**WHAT YOU NEED TO DO**: Copy every line below that has the word "النفايات" in it.

**RECORD SET**:
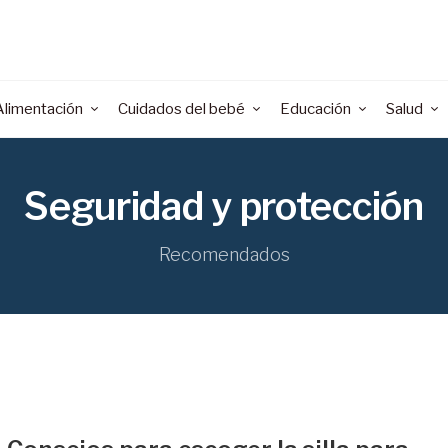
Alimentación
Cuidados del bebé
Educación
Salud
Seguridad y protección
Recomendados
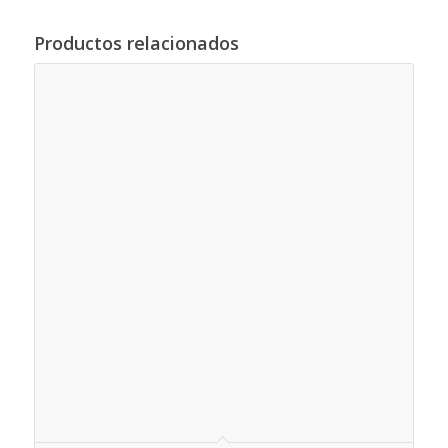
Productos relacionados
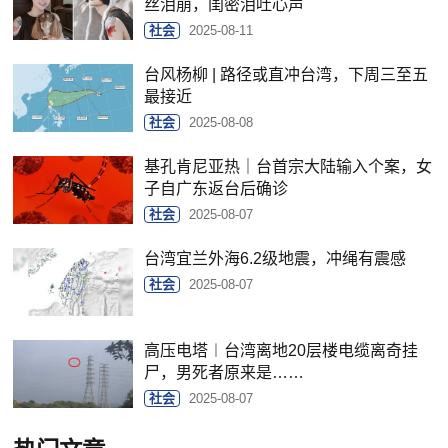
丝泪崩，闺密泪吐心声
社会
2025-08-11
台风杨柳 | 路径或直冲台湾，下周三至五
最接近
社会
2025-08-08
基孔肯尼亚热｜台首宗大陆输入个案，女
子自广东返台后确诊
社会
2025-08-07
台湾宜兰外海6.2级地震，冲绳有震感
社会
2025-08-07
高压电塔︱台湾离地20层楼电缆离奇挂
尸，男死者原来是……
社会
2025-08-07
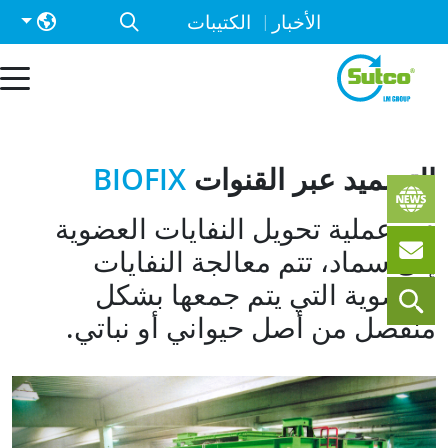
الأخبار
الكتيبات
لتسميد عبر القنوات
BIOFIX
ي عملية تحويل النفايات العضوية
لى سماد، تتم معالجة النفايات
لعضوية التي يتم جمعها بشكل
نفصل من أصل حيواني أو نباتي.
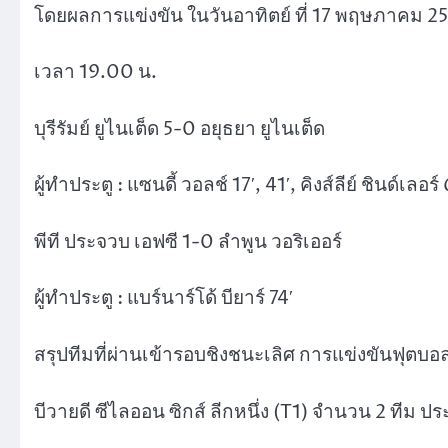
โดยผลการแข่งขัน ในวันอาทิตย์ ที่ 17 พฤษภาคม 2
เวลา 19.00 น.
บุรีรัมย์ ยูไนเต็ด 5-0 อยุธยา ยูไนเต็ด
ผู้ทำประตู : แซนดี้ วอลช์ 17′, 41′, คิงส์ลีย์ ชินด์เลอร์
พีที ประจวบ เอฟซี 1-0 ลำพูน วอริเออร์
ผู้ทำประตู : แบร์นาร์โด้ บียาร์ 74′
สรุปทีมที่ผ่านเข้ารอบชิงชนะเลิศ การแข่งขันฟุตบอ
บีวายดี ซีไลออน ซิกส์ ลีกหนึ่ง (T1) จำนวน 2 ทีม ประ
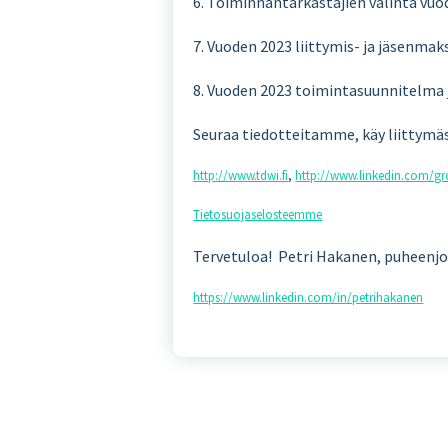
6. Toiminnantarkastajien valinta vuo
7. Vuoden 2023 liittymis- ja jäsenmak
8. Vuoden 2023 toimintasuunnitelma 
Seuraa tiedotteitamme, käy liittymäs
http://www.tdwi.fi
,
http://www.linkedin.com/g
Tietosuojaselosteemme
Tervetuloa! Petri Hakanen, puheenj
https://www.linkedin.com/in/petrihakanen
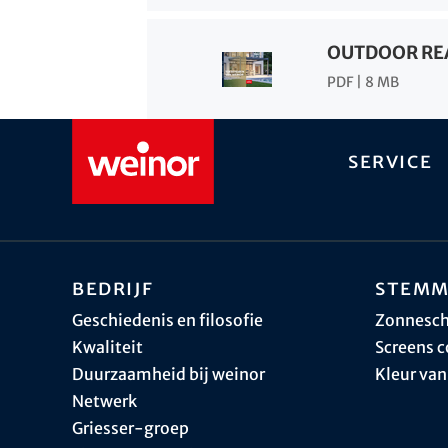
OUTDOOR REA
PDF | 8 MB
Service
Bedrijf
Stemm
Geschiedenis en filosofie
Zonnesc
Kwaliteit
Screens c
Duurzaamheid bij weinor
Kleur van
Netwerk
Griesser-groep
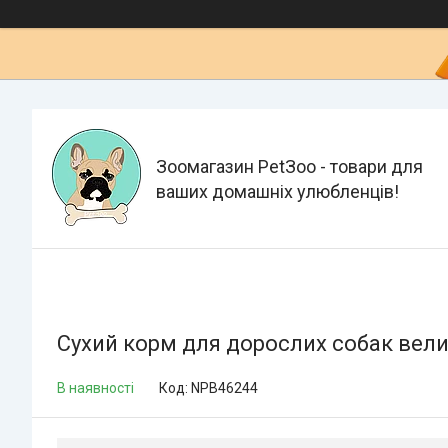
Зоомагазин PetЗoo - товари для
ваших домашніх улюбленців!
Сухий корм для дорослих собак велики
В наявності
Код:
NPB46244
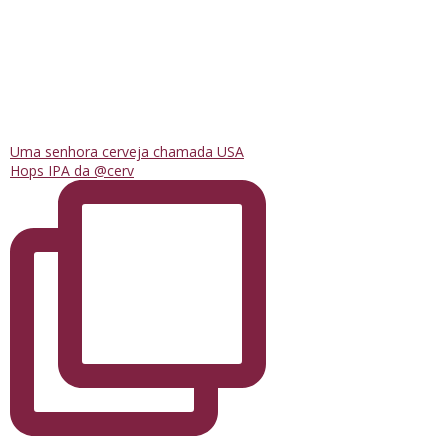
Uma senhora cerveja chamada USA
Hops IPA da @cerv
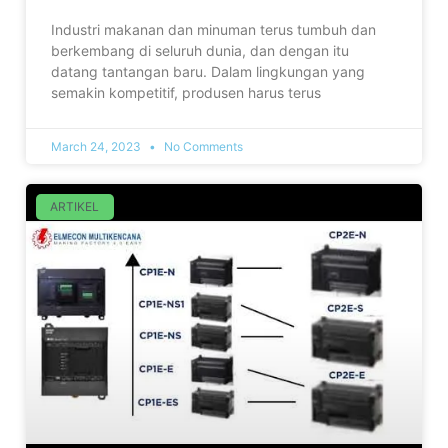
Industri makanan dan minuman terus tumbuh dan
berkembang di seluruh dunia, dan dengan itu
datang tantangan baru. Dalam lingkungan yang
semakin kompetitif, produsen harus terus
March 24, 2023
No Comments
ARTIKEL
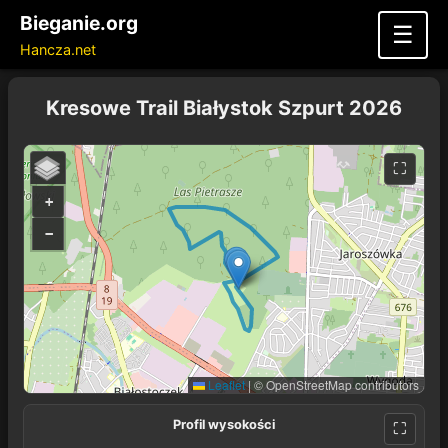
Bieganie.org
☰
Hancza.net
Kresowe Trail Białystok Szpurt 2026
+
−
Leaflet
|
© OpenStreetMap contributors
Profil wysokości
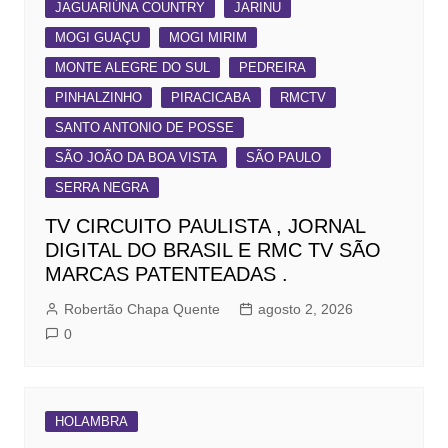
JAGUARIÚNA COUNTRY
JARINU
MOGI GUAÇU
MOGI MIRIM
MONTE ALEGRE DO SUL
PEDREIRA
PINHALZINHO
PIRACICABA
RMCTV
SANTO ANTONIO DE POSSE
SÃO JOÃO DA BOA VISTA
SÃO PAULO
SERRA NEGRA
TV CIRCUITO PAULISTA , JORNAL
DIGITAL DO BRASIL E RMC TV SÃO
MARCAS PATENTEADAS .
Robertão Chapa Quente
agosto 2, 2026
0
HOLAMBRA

--

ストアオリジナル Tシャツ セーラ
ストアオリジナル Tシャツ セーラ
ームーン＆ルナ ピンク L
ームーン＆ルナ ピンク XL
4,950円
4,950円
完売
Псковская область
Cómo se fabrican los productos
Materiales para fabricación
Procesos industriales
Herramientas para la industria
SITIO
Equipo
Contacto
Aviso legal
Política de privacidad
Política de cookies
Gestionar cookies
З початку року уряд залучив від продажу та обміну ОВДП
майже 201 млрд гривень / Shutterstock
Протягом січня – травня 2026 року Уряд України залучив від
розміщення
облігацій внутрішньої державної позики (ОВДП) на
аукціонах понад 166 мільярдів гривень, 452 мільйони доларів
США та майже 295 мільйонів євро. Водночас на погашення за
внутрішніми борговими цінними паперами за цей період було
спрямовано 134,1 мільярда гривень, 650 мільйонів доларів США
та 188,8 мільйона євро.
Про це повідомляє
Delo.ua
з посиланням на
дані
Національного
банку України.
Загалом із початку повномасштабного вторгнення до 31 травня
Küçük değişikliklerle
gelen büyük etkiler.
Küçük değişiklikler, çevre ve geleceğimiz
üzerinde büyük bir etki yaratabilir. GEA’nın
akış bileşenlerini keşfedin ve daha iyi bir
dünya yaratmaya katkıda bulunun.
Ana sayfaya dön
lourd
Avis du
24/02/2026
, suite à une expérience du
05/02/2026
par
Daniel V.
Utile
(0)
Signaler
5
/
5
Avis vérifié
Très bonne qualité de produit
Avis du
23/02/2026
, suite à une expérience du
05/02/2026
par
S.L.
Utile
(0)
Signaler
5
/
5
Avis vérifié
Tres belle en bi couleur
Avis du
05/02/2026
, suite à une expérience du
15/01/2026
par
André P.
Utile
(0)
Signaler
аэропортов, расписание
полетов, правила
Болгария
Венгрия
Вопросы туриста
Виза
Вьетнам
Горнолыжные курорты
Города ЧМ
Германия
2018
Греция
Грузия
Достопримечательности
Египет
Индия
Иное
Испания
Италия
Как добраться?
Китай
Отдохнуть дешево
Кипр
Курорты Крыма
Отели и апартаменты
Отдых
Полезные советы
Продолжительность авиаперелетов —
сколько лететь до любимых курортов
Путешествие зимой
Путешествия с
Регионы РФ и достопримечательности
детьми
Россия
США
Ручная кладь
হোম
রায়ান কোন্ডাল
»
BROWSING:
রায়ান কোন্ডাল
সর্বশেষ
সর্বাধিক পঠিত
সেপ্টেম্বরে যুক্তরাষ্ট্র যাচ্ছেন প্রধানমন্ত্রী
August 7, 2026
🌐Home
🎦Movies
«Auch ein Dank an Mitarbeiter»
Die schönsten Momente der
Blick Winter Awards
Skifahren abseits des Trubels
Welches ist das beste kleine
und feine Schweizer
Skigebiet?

...

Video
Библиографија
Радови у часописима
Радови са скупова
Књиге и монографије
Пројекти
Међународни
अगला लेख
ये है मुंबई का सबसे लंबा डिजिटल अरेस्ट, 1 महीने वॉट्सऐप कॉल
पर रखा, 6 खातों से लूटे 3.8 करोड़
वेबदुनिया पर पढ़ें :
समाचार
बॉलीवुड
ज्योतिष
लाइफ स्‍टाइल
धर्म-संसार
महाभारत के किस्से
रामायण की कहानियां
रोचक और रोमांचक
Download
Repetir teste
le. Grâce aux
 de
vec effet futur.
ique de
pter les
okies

**WRITTEN RESPONSE**:
ي عملية تحويل النفايات العضوية
لى سماد، تتم معالجة النفايات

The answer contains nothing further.